## What is expected
Taking only the lines of the data below from the line with "left hip: (471, 304)" to the line with "left wrist: (133, 139)", ends included, write them out exactly and without pictures.

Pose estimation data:
Content starts
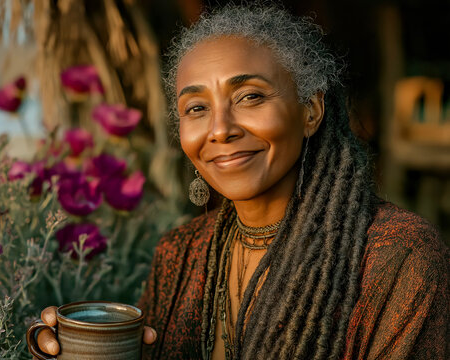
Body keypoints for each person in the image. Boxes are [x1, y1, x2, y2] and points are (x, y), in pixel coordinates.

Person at [32, 4, 448, 359]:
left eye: (250, 96)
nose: (220, 129)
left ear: (311, 111)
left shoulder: (396, 260)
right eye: (196, 108)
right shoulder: (180, 255)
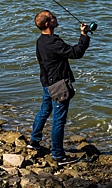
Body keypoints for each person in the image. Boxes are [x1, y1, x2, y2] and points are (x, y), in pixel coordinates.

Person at [27, 10, 91, 165]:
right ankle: (58, 155)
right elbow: (76, 53)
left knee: (44, 111)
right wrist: (84, 35)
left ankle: (34, 141)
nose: (56, 18)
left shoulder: (40, 41)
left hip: (47, 84)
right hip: (58, 85)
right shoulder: (53, 42)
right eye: (53, 17)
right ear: (48, 23)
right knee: (58, 121)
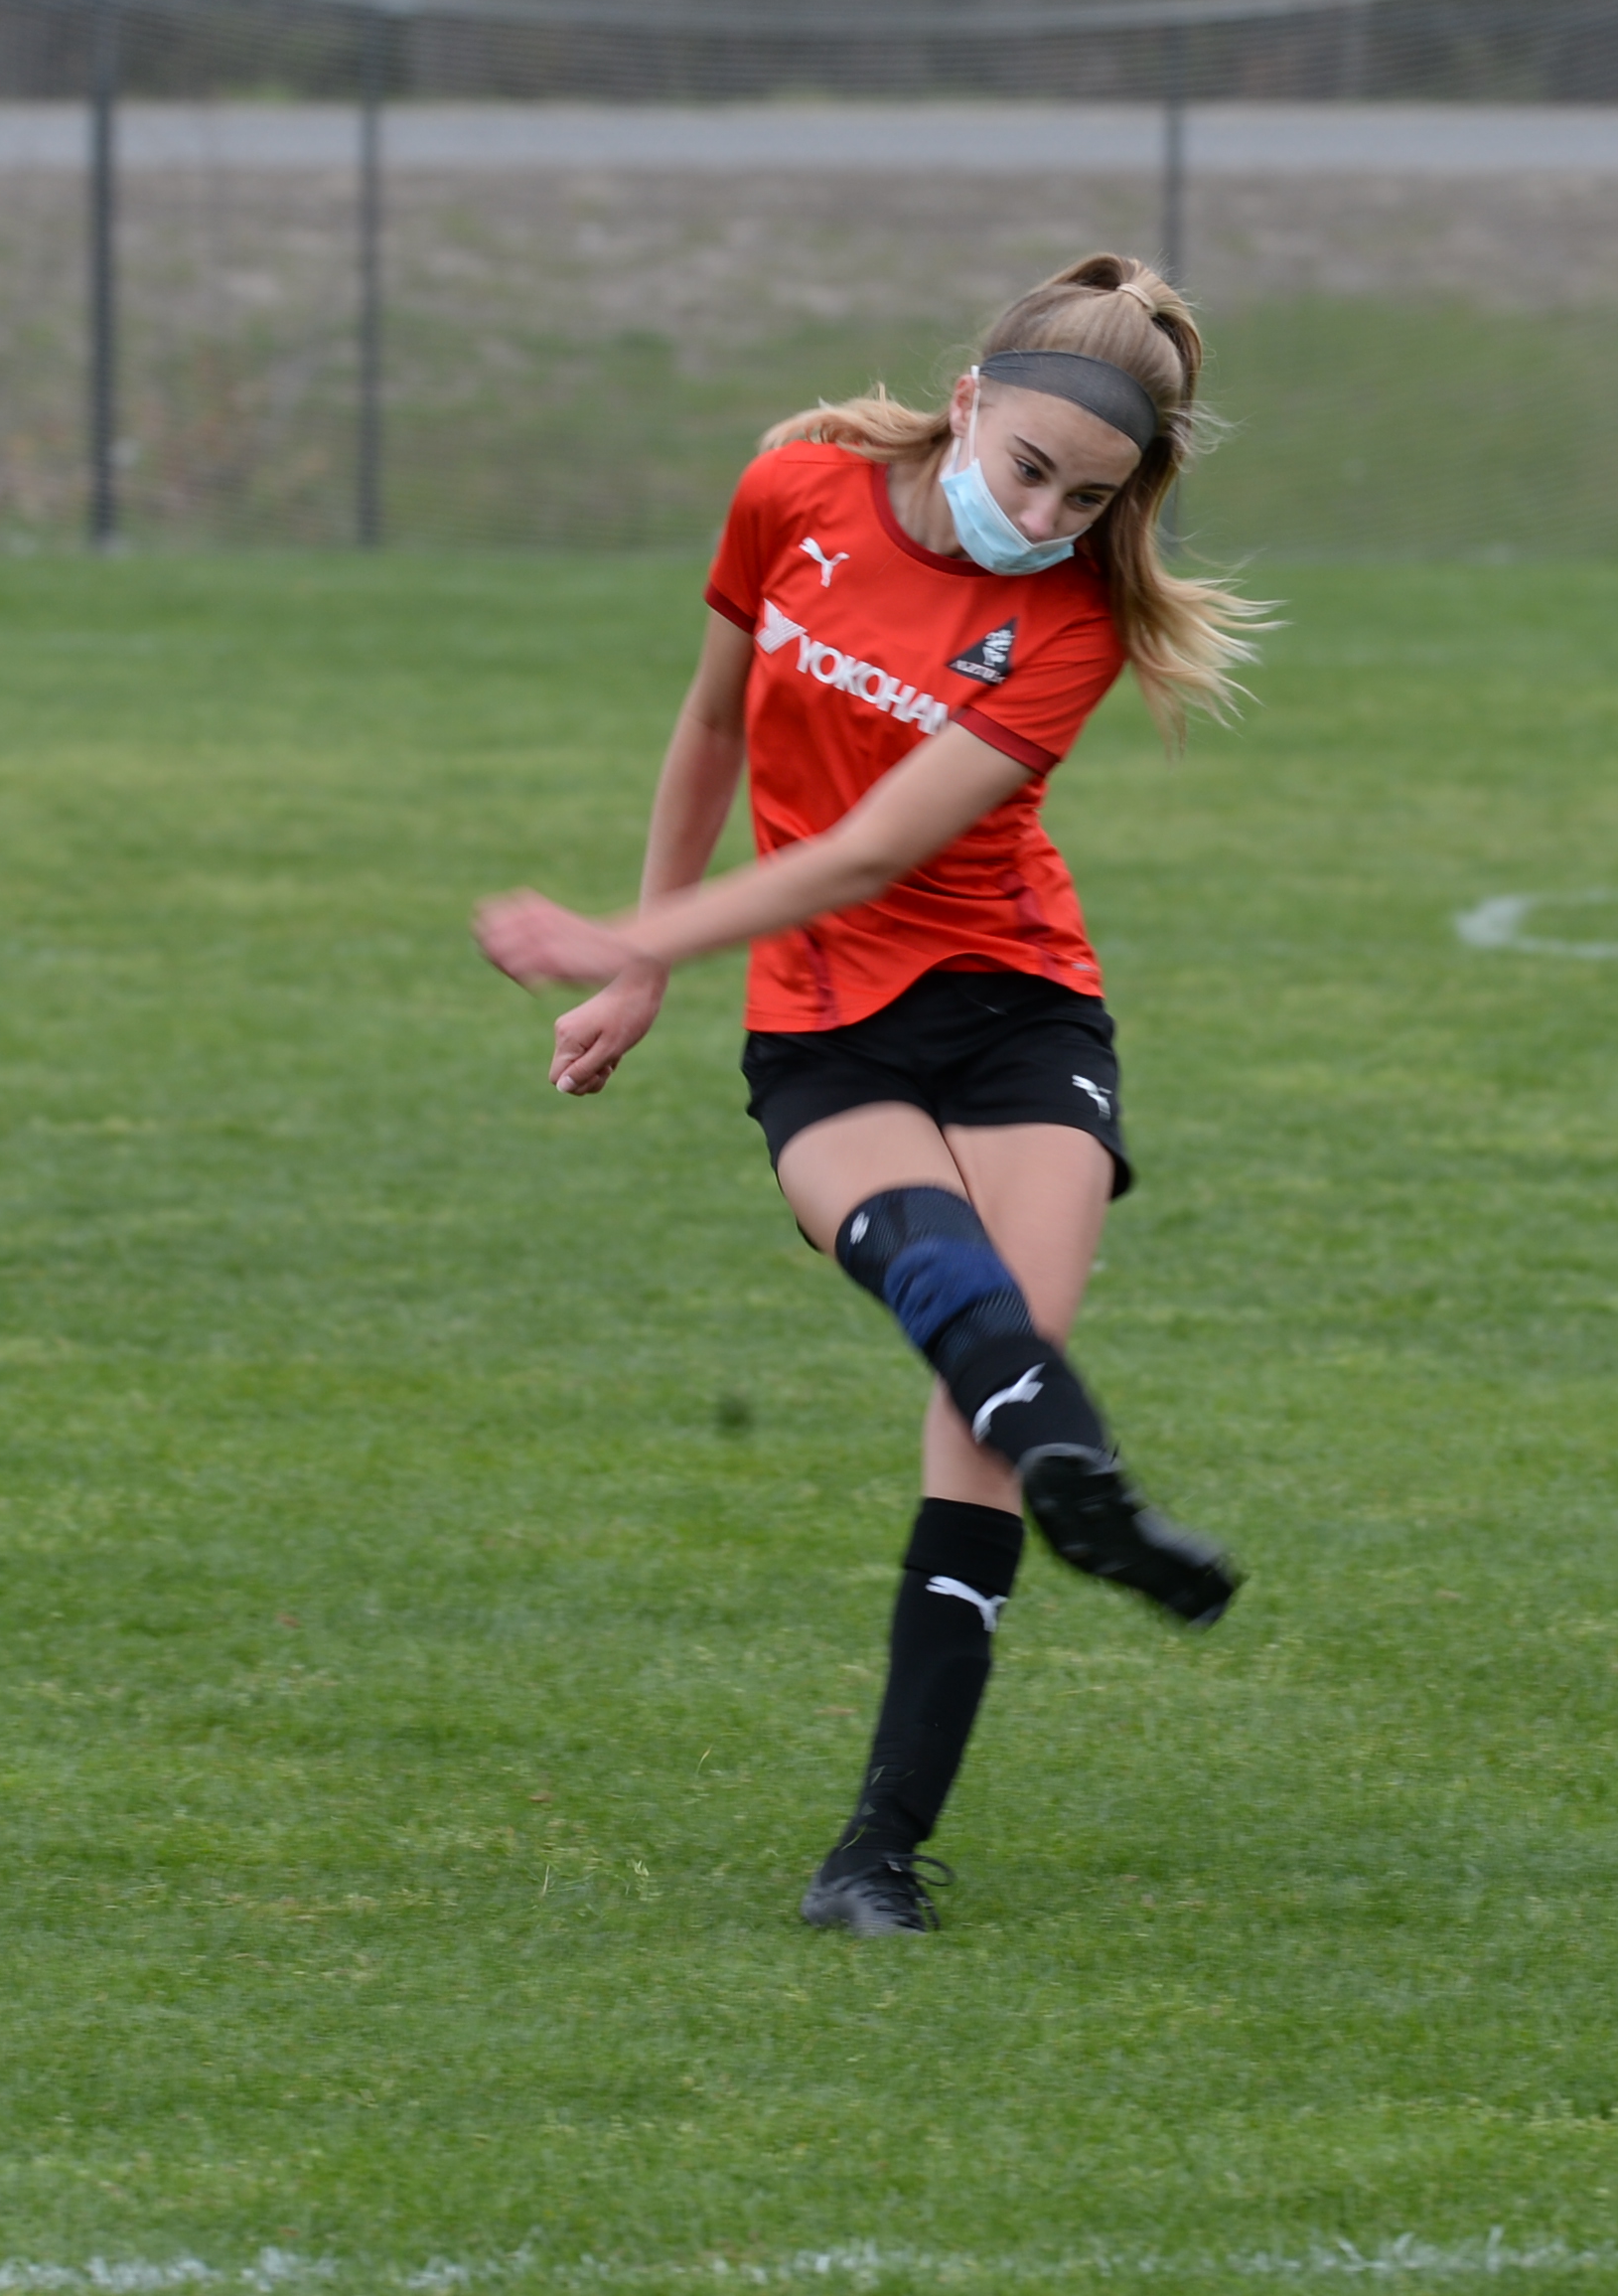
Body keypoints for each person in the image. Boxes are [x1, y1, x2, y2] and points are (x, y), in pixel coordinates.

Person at [472, 253, 1265, 1938]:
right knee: (943, 1287)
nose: (1045, 518)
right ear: (967, 402)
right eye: (1029, 469)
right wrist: (643, 966)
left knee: (987, 1413)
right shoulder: (794, 494)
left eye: (1088, 500)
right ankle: (1099, 1494)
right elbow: (711, 726)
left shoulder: (1068, 626)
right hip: (826, 1020)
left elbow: (871, 849)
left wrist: (626, 934)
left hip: (1015, 1009)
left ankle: (874, 1859)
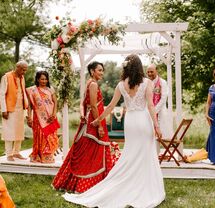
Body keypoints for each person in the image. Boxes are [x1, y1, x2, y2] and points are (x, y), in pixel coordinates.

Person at [63, 54, 165, 208]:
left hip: (130, 122)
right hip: (143, 120)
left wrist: (98, 119)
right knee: (145, 153)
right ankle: (143, 187)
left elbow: (110, 107)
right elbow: (151, 106)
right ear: (139, 66)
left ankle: (130, 184)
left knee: (131, 153)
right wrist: (157, 126)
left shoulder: (121, 85)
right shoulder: (147, 83)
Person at [52, 61, 114, 193]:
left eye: (102, 70)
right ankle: (87, 184)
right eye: (99, 70)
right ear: (92, 71)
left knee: (89, 151)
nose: (102, 73)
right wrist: (99, 125)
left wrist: (83, 115)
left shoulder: (89, 83)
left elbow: (83, 104)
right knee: (91, 151)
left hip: (90, 120)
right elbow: (92, 105)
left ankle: (84, 183)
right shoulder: (93, 84)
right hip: (93, 122)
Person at [26, 71, 60, 163]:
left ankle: (48, 154)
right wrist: (29, 117)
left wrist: (54, 114)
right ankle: (39, 154)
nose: (44, 81)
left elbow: (55, 102)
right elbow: (30, 105)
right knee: (40, 135)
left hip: (50, 117)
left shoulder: (50, 89)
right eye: (42, 79)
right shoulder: (33, 90)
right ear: (38, 79)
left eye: (45, 79)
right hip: (38, 117)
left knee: (50, 136)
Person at [0, 60, 29, 162]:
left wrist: (26, 105)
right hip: (9, 108)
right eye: (23, 70)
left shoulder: (22, 78)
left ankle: (16, 152)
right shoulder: (6, 77)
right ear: (18, 67)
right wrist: (4, 110)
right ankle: (9, 154)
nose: (24, 72)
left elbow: (23, 92)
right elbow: (2, 94)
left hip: (20, 108)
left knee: (19, 131)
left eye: (25, 70)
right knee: (9, 131)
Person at [146, 64, 173, 155]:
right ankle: (150, 154)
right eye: (148, 72)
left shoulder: (162, 82)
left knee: (159, 134)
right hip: (148, 111)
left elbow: (163, 98)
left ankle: (156, 155)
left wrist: (154, 111)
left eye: (151, 71)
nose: (149, 73)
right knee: (149, 133)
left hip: (159, 111)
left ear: (156, 71)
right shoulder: (145, 82)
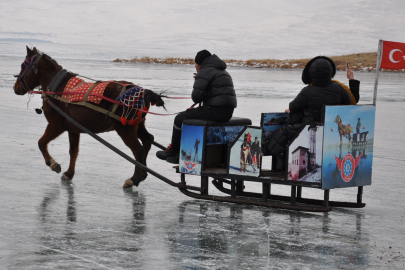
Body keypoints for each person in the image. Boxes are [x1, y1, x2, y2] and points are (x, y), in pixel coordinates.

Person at [264, 57, 351, 165]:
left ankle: (281, 163)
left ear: (312, 74)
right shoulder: (339, 88)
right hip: (331, 130)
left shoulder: (307, 91)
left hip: (310, 128)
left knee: (283, 132)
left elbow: (293, 106)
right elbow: (349, 103)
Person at [156, 50, 237, 164]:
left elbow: (196, 98)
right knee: (186, 116)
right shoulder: (222, 71)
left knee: (179, 119)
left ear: (200, 63)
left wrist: (198, 79)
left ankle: (173, 153)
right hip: (227, 113)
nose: (195, 66)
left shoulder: (204, 72)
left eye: (196, 64)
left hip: (214, 111)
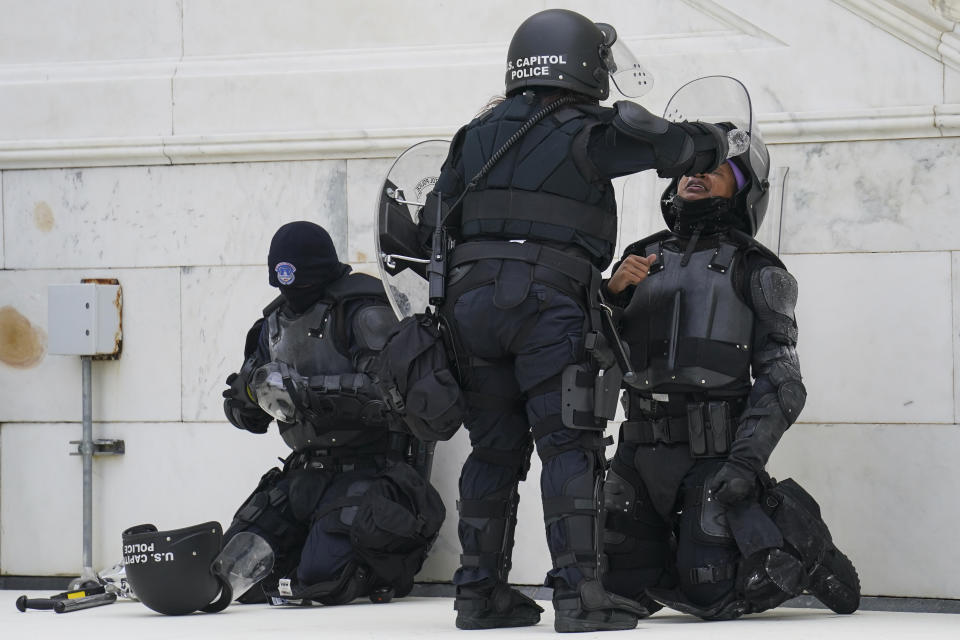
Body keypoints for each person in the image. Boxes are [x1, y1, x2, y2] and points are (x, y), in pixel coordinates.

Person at [417, 8, 732, 633]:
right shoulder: (588, 129)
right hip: (547, 300)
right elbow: (686, 149)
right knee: (569, 444)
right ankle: (579, 599)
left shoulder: (474, 133)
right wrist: (711, 138)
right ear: (585, 63)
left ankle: (478, 597)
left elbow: (433, 219)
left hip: (471, 304)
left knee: (493, 451)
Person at [601, 134, 862, 620]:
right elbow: (591, 351)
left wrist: (743, 465)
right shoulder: (637, 258)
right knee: (619, 590)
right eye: (688, 170)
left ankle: (802, 547)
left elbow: (783, 382)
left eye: (713, 171)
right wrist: (611, 295)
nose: (695, 176)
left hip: (714, 455)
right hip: (638, 452)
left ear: (741, 190)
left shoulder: (757, 267)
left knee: (710, 595)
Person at [220, 221, 445, 606]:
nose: (292, 291)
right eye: (283, 280)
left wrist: (310, 393)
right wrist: (248, 396)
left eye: (298, 279)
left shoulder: (361, 311)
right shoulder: (272, 325)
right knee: (234, 575)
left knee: (323, 581)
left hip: (368, 467)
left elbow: (393, 395)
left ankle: (369, 569)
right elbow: (247, 414)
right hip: (303, 472)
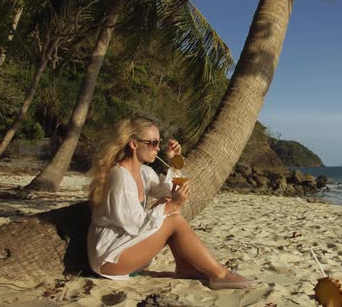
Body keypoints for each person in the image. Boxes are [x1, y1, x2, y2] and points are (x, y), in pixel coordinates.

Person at [86, 116, 256, 289]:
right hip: (109, 257)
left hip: (124, 245)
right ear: (134, 144)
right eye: (152, 143)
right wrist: (173, 206)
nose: (157, 148)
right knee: (172, 216)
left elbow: (168, 192)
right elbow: (134, 224)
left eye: (158, 142)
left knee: (167, 202)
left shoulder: (144, 172)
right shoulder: (120, 177)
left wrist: (174, 160)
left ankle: (185, 267)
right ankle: (220, 274)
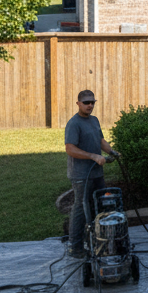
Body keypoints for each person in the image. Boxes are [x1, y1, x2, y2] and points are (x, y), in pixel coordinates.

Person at [64, 89, 116, 258]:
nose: (90, 105)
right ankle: (75, 246)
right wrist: (93, 156)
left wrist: (111, 151)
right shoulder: (74, 123)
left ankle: (97, 240)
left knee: (100, 205)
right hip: (81, 175)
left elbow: (100, 140)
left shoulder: (94, 120)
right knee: (81, 207)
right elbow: (70, 149)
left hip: (96, 173)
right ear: (78, 103)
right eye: (86, 102)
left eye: (92, 102)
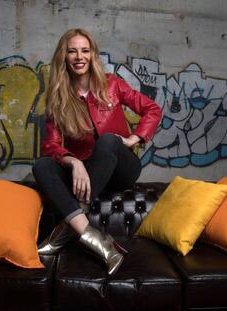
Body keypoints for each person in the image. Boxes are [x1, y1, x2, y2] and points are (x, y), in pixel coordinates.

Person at [32, 28, 162, 275]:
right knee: (41, 165)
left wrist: (133, 139)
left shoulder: (112, 84)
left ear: (92, 55)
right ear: (64, 57)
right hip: (87, 170)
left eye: (85, 50)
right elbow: (51, 146)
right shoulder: (57, 98)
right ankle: (97, 240)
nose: (79, 57)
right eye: (72, 51)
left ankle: (66, 228)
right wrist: (73, 162)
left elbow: (152, 109)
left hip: (121, 168)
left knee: (109, 141)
Content ends
## Task output
left hip: (471, 304)
left knee: (493, 451)
Person at [601, 134, 862, 620]:
right elbow: (591, 351)
left wrist: (743, 465)
right shoulder: (637, 258)
right knee: (619, 590)
right eye: (688, 170)
left ankle: (802, 547)
left elbow: (783, 382)
left eye: (713, 171)
right wrist: (611, 295)
nose: (695, 176)
left hip: (714, 455)
right hip: (638, 452)
left ear: (741, 190)
left shoulder: (757, 267)
left knee: (710, 595)
Person at [220, 221, 445, 606]:
nose: (292, 291)
right eye: (283, 280)
left wrist: (310, 393)
right wrist: (248, 396)
left eye: (298, 279)
left shoulder: (361, 311)
right shoulder: (272, 325)
right knee: (234, 575)
left knee: (323, 581)
left hip: (368, 467)
left elbow: (393, 395)
left ankle: (369, 569)
right elbow: (247, 414)
right hip: (303, 472)
Body keypoints for each person in the image. Boxes are [x1, y1, x2, y2] and points are (x, y), in pixel coordinates.

Person at [86, 116, 256, 289]:
right hip: (109, 257)
left hip: (124, 245)
right ear: (134, 144)
right eye: (152, 143)
right wrist: (173, 206)
nose: (157, 148)
right knee: (172, 216)
left elbow: (168, 192)
right elbow: (134, 224)
left eye: (158, 142)
left knee: (167, 202)
left shoulder: (144, 172)
right shoulder: (120, 177)
left wrist: (174, 160)
left ankle: (185, 267)
right ankle: (220, 274)
Body keypoints for each person in the image. Boxes are [x1, y1, x2, y2] and points are (x, y), in pixel coordinates.

Person at [64, 89, 116, 258]:
nose: (90, 105)
right ankle: (75, 246)
right wrist: (93, 156)
left wrist: (111, 151)
right shoulder: (74, 123)
left ankle: (97, 240)
left knee: (100, 205)
right hip: (81, 175)
left elbow: (100, 140)
left shoulder: (94, 120)
right knee: (81, 207)
right elbow: (70, 149)
left hip: (96, 173)
right ear: (78, 103)
right eye: (86, 102)
left eye: (92, 102)
Body keypoints for each person in the image. Boxes are [x1, y1, x2, y2] and points are (x, y), in pixel coordinates.

Person at [32, 28, 162, 275]:
right knee: (41, 165)
left wrist: (133, 139)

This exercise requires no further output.